Hi DL! I really like your beautifully clear explanation of why “needing forgiveness” seems for you “silly!” It stimulates my own reflection.

We agree on the “benefits of forgiving and seeking forgiveness” in relationships! Indeed, I find this blessing of releasing our vindictiveness toward those who hurt us is what Jesus emphasizes, often encouraging us to do it generously out of receiving God’s gracious love in which we live. Of course, it is precisely the logic of enjoying this ‘forgiveness’ of ‘God’ which makes little sense to you.

You speak of everyone going to heaven, and God presenting no barriers to that. I actually find Jesus uninterested in us going to heaven, desiring to see people really experience “life” now (and later). And he appears to see what most religious folk see (Jew, Moslem, Hindu, Buddhist, etc), that the Reality in our universe appears to involve a law of cause and effect, where our (moral) choices make a difference in what kind of ‘life’ we experience. And like him, I do not find enjoyment of this blessing to be universal, but that many experience painful alienation from it.

For Christians, ‘God’ refers to this transcendent Reality behind everything. They see God as a Power that pursues goodness (hence the imagery that God is like a good father). Yet God’s goodness is perceived to also imply opposing the evil harm we do to one another. And this is their conception of what is behind the universal experience that our choices seem to lead to reaping and sowing different consequences. This also explains the sense in which Christians would say that when we violate one finite creature, we also transgress the transcendent Reality called God. We are saying that our destructive choices do not foster a healthy relationship with that Ground of our being (or God).

Of course, if you’re confident that no such transcendent Reality exists, it would indeed be “silly” to have any positive interest in this. But the desire of many spiritual people is to know that despite their transgressions of the Ultimate Reality underneath our existence (God), and the lessons they may need to learn, that they are still able to be in a blessed relationship with this Ground of all being. And God’s “forgiveness” refers to the assured provision of such a gracious relationship as we acknowledge our failures and seek to align our life with the way God intends for us.

For me, the way that Jesus manifests this divine love and grace, or forgiveness, despite my common & stubborn weakness, is not silly at all, but encourages me in my confidence of great blessing & growth. I realize my efforts to describe a Christian view of forgiveness may be unclear, or sound quite problematical to you, and I’d welcome any reactions or questions you may have to my sense of why such grace is just plain terrific.

Bests regards to you,

Bob W.

All fiction and myth and we likely cannot interpret them well anymore thanks to all the re-writes. That is partly why I do not care which myth one uses.

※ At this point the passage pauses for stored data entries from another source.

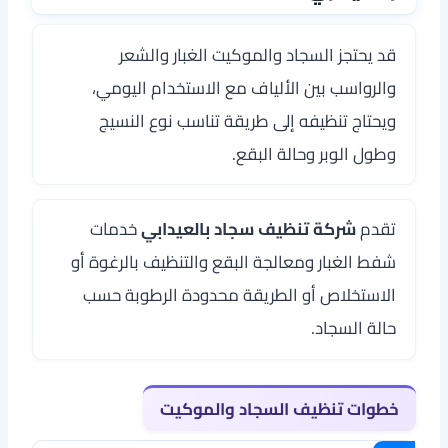
قد يحتجز السجاد والموكيت الغبار والشعر
والرواسب بين الألياف مع الاستخدام اليومي،
ويحتاج تنظيفه إلى طريقة تناسب نوع النسيج
وطول الوبر وحالة البقع.
تقدم
شركة تنظيف سجاد بالعيدابي
خدمات
شفط الغبار ومعالجة البقع والتنظيف بالرغوة أو
الاستخلاص أو الطريقة محدودة الرطوبة حسب
حالة السجاد.
خطوات تنظيف السجاد والموكيت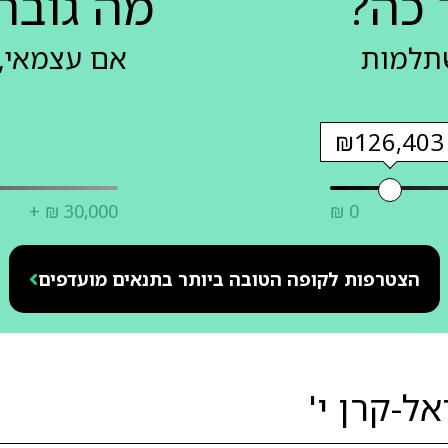
 כה?
מה גובה
שתלמות
אם עצמאי, 
₪126,403
+ ₪ 30,000
₪ 0
הצטרפות לקופה הטובה ביותר בתנאים מועדפים
ל-קרן י'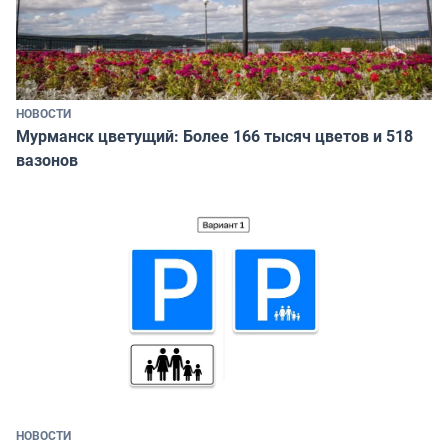
НОВОСТИ
Мурманск цветущий: Более 166 тысяч цветов и 518
вазонов
НОВОСТИ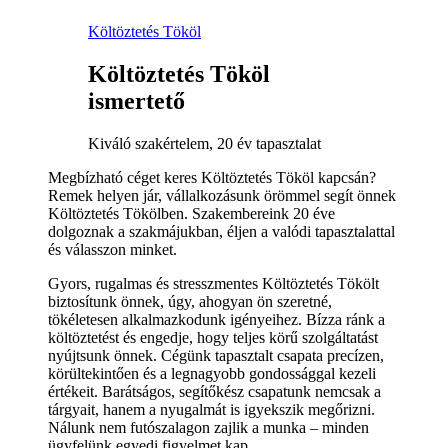
Költöztetés Tököl
Költöztetés Tököl
ismertető
Kiváló szakértelem, 20 év tapasztalat
Megbízható céget keres Költöztetés Tököl kapcsán?
Remek helyen jár, vállalkozásunk örömmel segít önnek
Költöztetés Tökölben. Szakembereink 20 éve
dolgoznak a szakmájukban, éljen a valódi tapasztalattal
és válasszon minket.
Gyors, rugalmas és stresszmentes Költöztetés Tökölt
biztosítunk önnek, úgy, ahogyan ön szeretné,
tökéletesen alkalmazkodunk igényeihez. Bízza ránk a
költöztetést és engedje, hogy teljes körű szolgáltatást
nyújtsunk önnek. Cégünk tapasztalt csapata precízen,
körültekintően és a legnagyobb gondossággal kezeli
értékeit. Barátságos, segítőkész csapatunk nemcsak a
tárgyait, hanem a nyugalmát is igyekszik megőrizni.
Nálunk nem futószalagon zajlik a munka – minden
ügyfelünk egyedi figyelmet kap.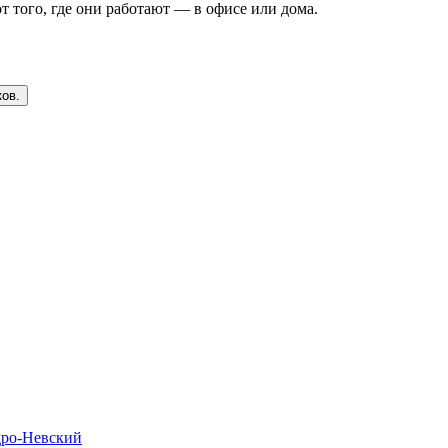
т того, где они работают — в офисе или дома.
ков.
дро-Невский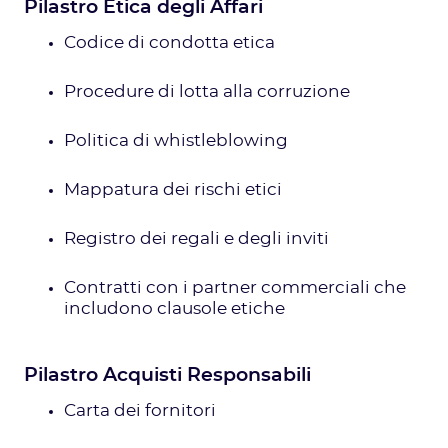
Pilastro Etica degli Affari
Codice di condotta etica
Procedure di lotta alla corruzione
Politica di whistleblowing
Mappatura dei rischi etici
Registro dei regali e degli inviti
Contratti con i partner commerciali che
includono clausole etiche
Pilastro Acquisti Responsabili
Carta dei fornitori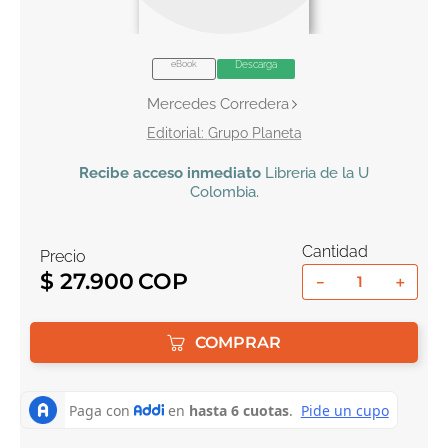
10
.
tarot
eBook
Descarga
Mercedes Corredera
Grupo Planeta
Recibe
acceso inmediato
Libreria de la U
Colombia
.
Cantidad
Precio
$
27
.
900
－
＋
COMPRAR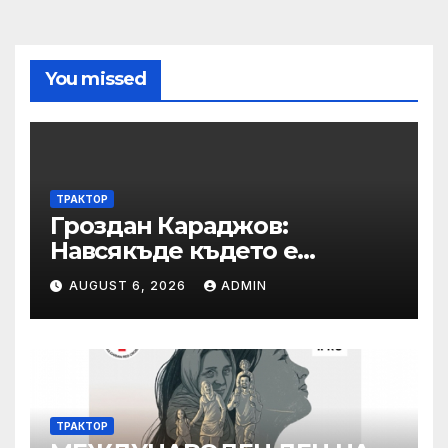
You missed
ТРАКТОР
Гроздан Караджов:
Навсякъде където е
възможна човешка грешка
AUGUST 6, 2026
ADMIN
в железницата, трябва да
има система за вторичен
контрол
ТРАКТОР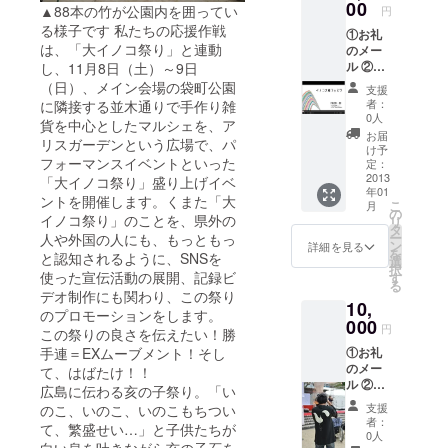
日）メ
00
▲88本の竹が公園内を囲ってい
円
イン会
る様子です 私たちの応援作戦
①お礼
場グル
は、「大イノコ祭り」と連動
のメー
メ屋台
ル ②プ
し、11月8日（土）～9日
食券1枚
ロモー
（500円
（日）、メイン会場の袋町公園
支援
ション
相当）
者：
に隣接する並木通りで手作り雑
ビデオ
or オリ
0人
貨を中心としたマルシェを、ア
エンド
ジナル
お届
リスガーデンという広場で、パ
ロール
ステッ
け予
フォーマンスイベントといった
にお名
カー
定：
前記載
2013
（※画像
「大イノコ祭り」盛り上げイベ
年01
（※中文
はイ
ントを開催します。くまた「大
こ
月
字での
メージ
の
イノコ祭り」のことを、県外の
リ
記載に
です）
タ
ー
人や外国の人にも、もっともっ
なりま
ン
詳細を見る
を
と認知されるように、SNSを
す） ③
選
択
祭り当
使った宣伝活動の展開、記録ビ
す
る
日（8
デオ制作にも関わり、この祭り
10,
日・9
のプロモーションをします。
日）メ
000
円
この祭りの良さを伝えたい！勝
イン会
手連＝EXムーブメント！そし
①お礼
場グル
のメー
メ屋台
て、はばたけ！！
ル ②プ
食券1枚
広島に伝わる亥の子祭り。「い
ロモー
（500円
支援
のこ、いのこ、いのこもちつい
ション
相当）
者：
て、繁盛せい…」と子供たちが
ビデオ
or オリ
0人
白い息を吐きながら亥の子石を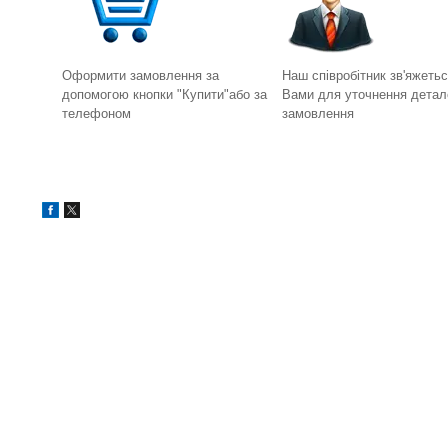
Оформити замовлення за
Наш співробітник зв'яжетьс
допомогою кнопки "Купити"або за
Вами для уточнення детал
телефоном
замовлення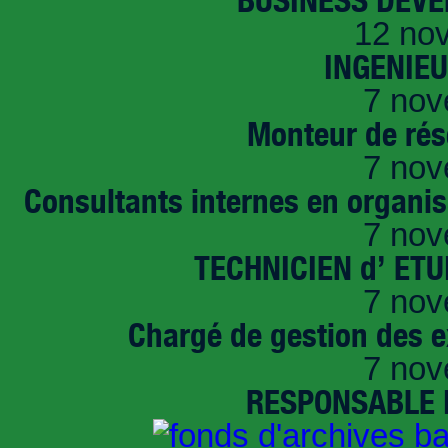
12 no
INGENIE
7 nov
Monteur de rés
7 nov
Consultants internes en organi
7 nov
TECHNICIEN d’ ET
7 nov
Chargé de gestion des e
7 nov
RESPONSABLE D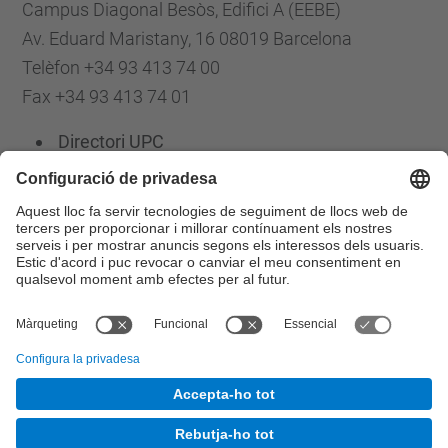
Campus Diagonal Besòs, Edifici A (EEBE)
Av. Eduard Maristany, 16 08019 Barcelona
Telèfon +34 93 413 74 00
Fax +34 93 413 74 01
Directori UPC
Formulari de contacte
Llista Xarxes Socials
© UPC
Escola d'Enginyeria de Barcelona Est. EEBE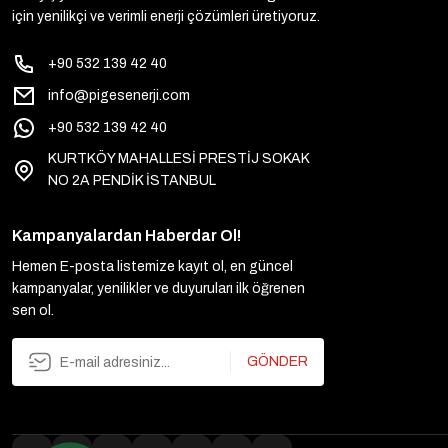
için yenilikçi ve verimli enerji çözümleri üretiyoruz.
+90 532 139 42 40
info@pigesenerji.com
+90 532 139 42 40
KURTKÖY MAHALLESİ PRESTİJ SOKAK
NO 2A PENDİK İSTANBUL
Kampanyalardan Haberdar Ol!
Hemen E-posta listemize kayıt ol, en güncel
kampanyalar, yenilikler ve duyuruları ilk öğrenen
sen ol.
GÖNDER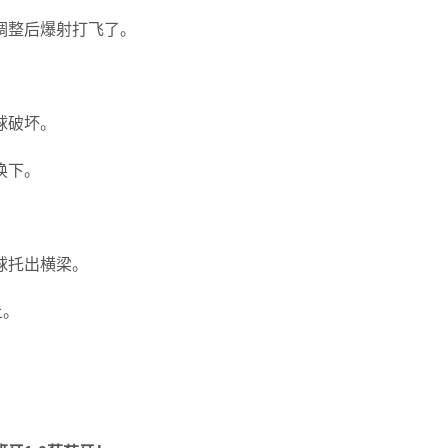
调整后爆射打飞了。
球破坏。
换下。
球托出横梁。
上。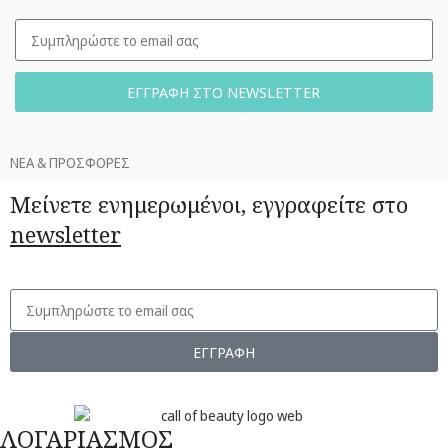
ΕΓΓΡΑΦΗ ΣΤΟ NEWSLETTER
ΝΕΑ & ΠΡΟΣΦΟΡΕΣ
Μείνετε ενημερωμένοι, εγγραφείτε στο
newsletter
ΕΓΓΡΑΦΗ
ΛΟΓΑΡΙΑΣΜΟΣ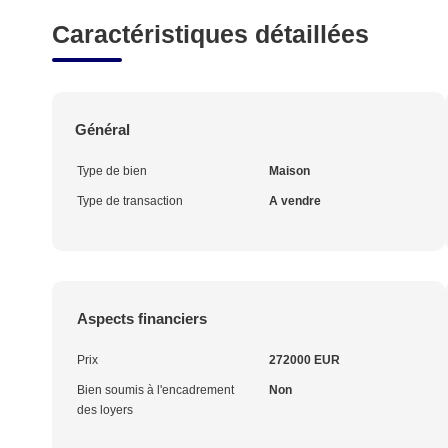
Caractéristiques détaillées
Général
Type de bien
Maison
Type de transaction
A vendre
Aspects financiers
Prix
272000 EUR
Bien soumis à l'encadrement
Non
des loyers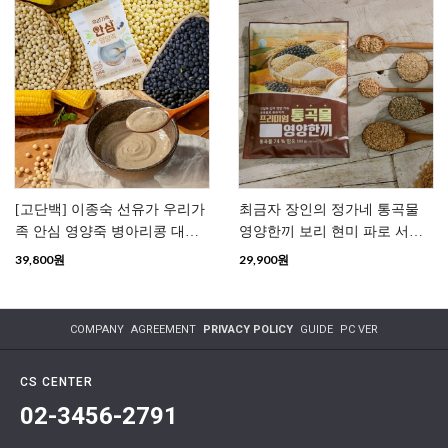
[고단백] 이종숙 선유가 우리가
최금자 장인의 정가네 통곡물
족 안심 영양죽 병아리콩 대두
영양한끼 보리 현미 파로 서리
저당 간편죽 영양죽
태 간편 한끼
39,800
원
29,900
원
COMPANY
AGREEMENT
PRIVACY POLICY
GUIDE
PC VER
CS CENTER
02-3456-2791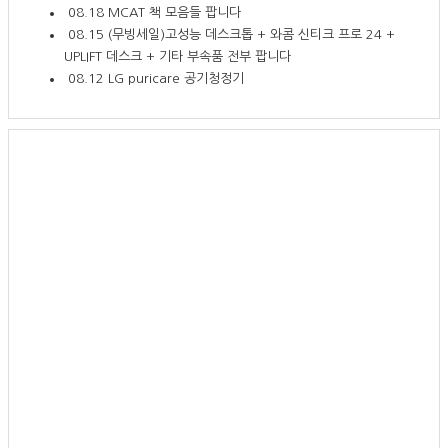
08.18
MCAT 책 모음들 팝니다
08.15
(무빙세일)고성능 데스크톱 + 와콤 신티크 프로 24 +
UPLIFT 데스크 + 기타 부속품 전부 팝니다
08.12
LG puricare 공기청정기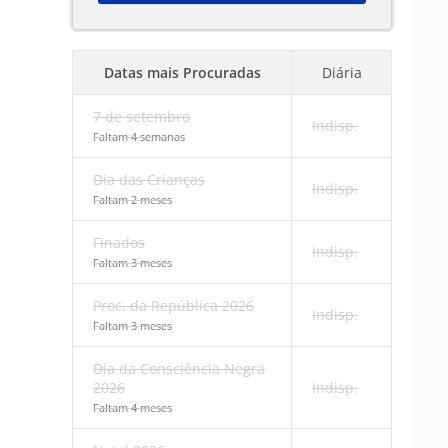
Datas mais Procuradas
Diária
7 de setembro
Indisp.
Faltam 4 semanas
Dia das Crianças
Indisp.
Faltam 2 meses
Finados
Indisp.
Faltam 3 meses
Proc. da República 2026
Indisp.
Faltam 3 meses
Dia da Consciência Negra
2026
Indisp.
Faltam 4 meses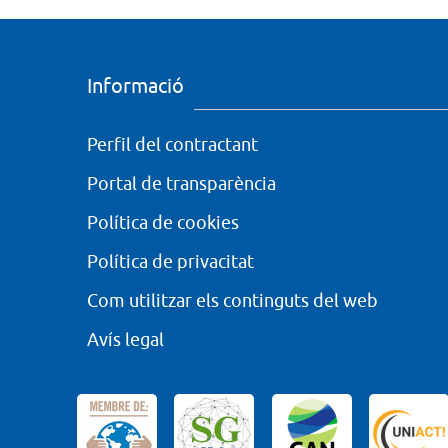
Informació
Perfil del contractant
Portal de transparència
Política de cookies
Política de privacitat
Com utilitzar els continguts del web
Avís legal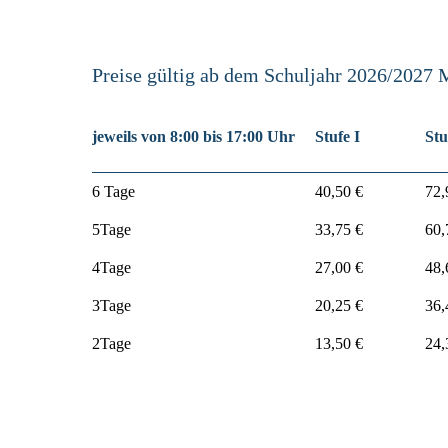
Preise gültig ab dem Schuljahr 2026/2027 
jeweils von 8:00 bis 17:00 Uhr
Stufe I
Stu
6 Tage
40,50 €
72,
5Tage
33,75 €
60,
4Tage
27,00 €
48,
3Tage
20,25 €
36,
2Tage
13,50 €
24,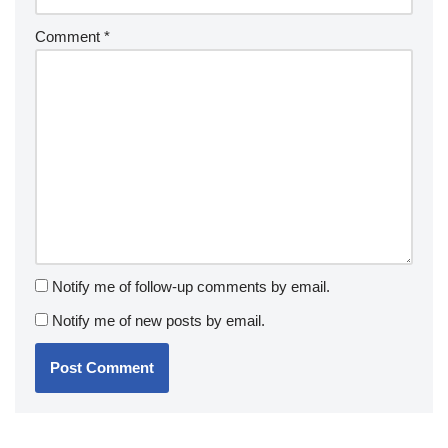
Comment
*
Notify me of follow-up comments by email.
Notify me of new posts by email.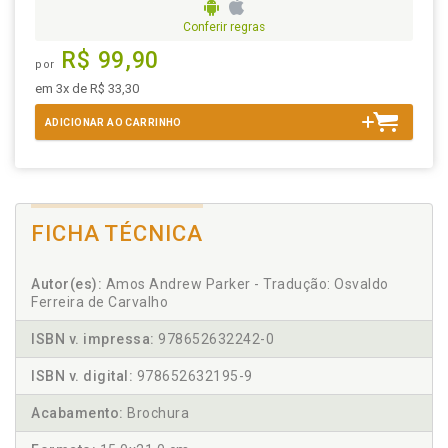
Conferir regras
R$ 99,90
por
em 3x de R$ 33,30
ADICIONAR AO CARRINHO
FICHA TÉCNICA
Autor(es):
Amos Andrew Parker - Tradução: Osvaldo
Ferreira de Carvalho
ISBN v. impressa:
978652632242-0
ISBN v. digital:
978652632195-9
Acabamento:
Brochura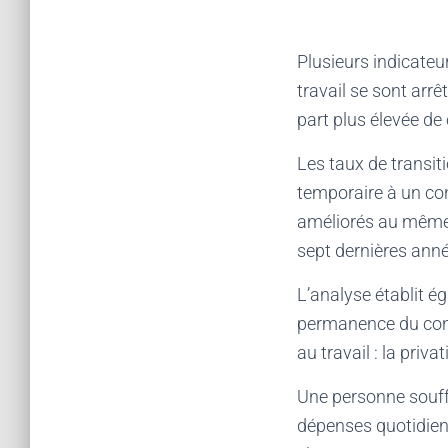
Plusieurs indicateu
travail se sont arr
part plus élevée de
Les taux de transit
temporaire à un con
améliorés au même 
sept dernières ann
L’analyse établit ég
permanence du contr
au travail : la priv
Une personne souffr
dépenses quotidien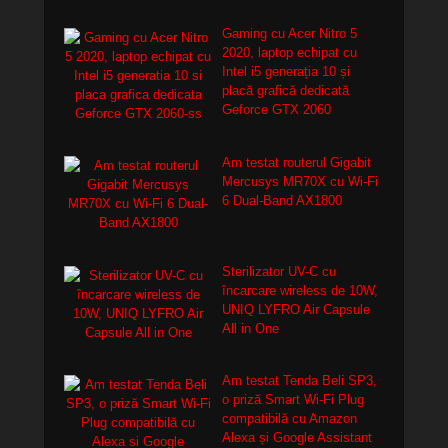
Gaming cu Acer Nitro 5
2020, laptop echipat cu
Intel i5 generația 10 și
placă grafică dedicată
Geforce GTX 2060
Am testat routerul Gigabit
Mercusys MR70X cu Wi-Fi
6 Dual-Band AX1800
Sterilizator UV-C cu
încarcare wireless de 10W,
UNIQ LYFRO Air Capsule
All in One
Am testat Tenda Beli SP3,
o priză Smart Wi-Fi Plug
compatibilă cu Amazon
Alexa și Google Assistant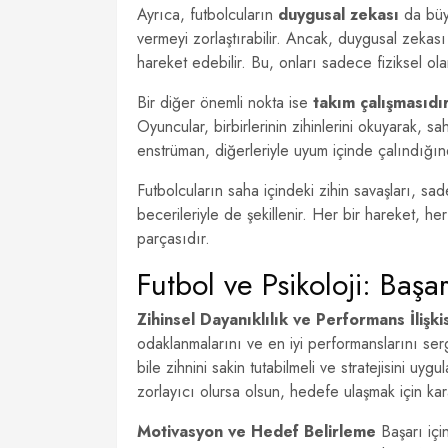
Ayrıca, futbolcuların
duygusal zekası
da büyü
vermeyi zorlaştırabilir. Ancak, duygusal zekası
hareket edebilir. Bu, onları sadece fiziksel ola
Bir diğer önemli nokta ise
takım çalışmasıdı
Oyuncular, birbirlerinin zihinlerini okuyarak, s
enstrüman, diğerleriyle uyum içinde çalındığı
Futbolcuların saha içindeki zihin savaşları, sa
becerileriyle de şekillenir. Her bir hareket, her b
parçasıdır.
Futbol ve Psikoloji: Başa
Zihinsel Dayanıklılık ve Performans İlişkis
odaklanmalarını ve en iyi performanslarını ser
bile zihnini sakin tutabilmeli ve stratejisini u
zorlayıcı olursa olsun, hedefe ulaşmak için kar
Motivasyon ve Hedef Belirleme
Başarı içi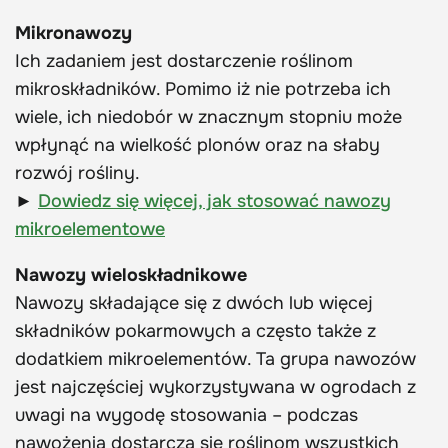
Mikronawozy
Ich zadaniem jest dostarczenie roślinom
mikroskładników. Pomimo iż nie potrzeba ich
wiele, ich niedobór w znacznym stopniu może
wpłynąć na wielkość plonów oraz na słaby
rozwój rośliny.
►
Dowiedz się więcej, jak stosować nawozy
mikroelementowe
Nawozy wieloskładnikowe
Nawozy składające się z dwóch lub więcej
składników pokarmowych a często także z
dodatkiem mikroelementów. Ta grupa nawozów
jest najczęściej wykorzystywana w ogrodach z
uwagi na wygodę stosowania – podczas
nawożenia dostarcza się roślinom wszystkich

I do not care to convert anyone particularly. I sell a message to seek God internally using whatever myth or belief you have. It is the activation of your pineal gland and your higher mind that I seek and God does the rest.
God makes people Gnostics and Gnostic Christians. Not me.

Regards
DL

If you wish to believe in a sugar daddy throwing grace around, go ahead.

But then you would have to wonder why God would fix a hangnail on someone while allowing 10s of millions to die needlessly.

I don’t care how you see God, transcendent reality or whatever. I just sell the idea that you can find him internally if you seek him there.

Regards
DL

DL,
Thanks. You do have an curious perception. If I too perceived Jesus as selling a “sugar daddy,” I’d totally reject him too. I’m fine with you selling your own Deity who’s apparently without the ‘crazy’ grace that Jesus “threw around.” I am glad that what you find inside you, or as you said to Cindy, what is in your pineal gland, brings you such satisfaction. But since I experience that the rich grace Jesus spoke of has brought rich joy into my life, I can’t see what would attract me toward seeking what your say that you are selling.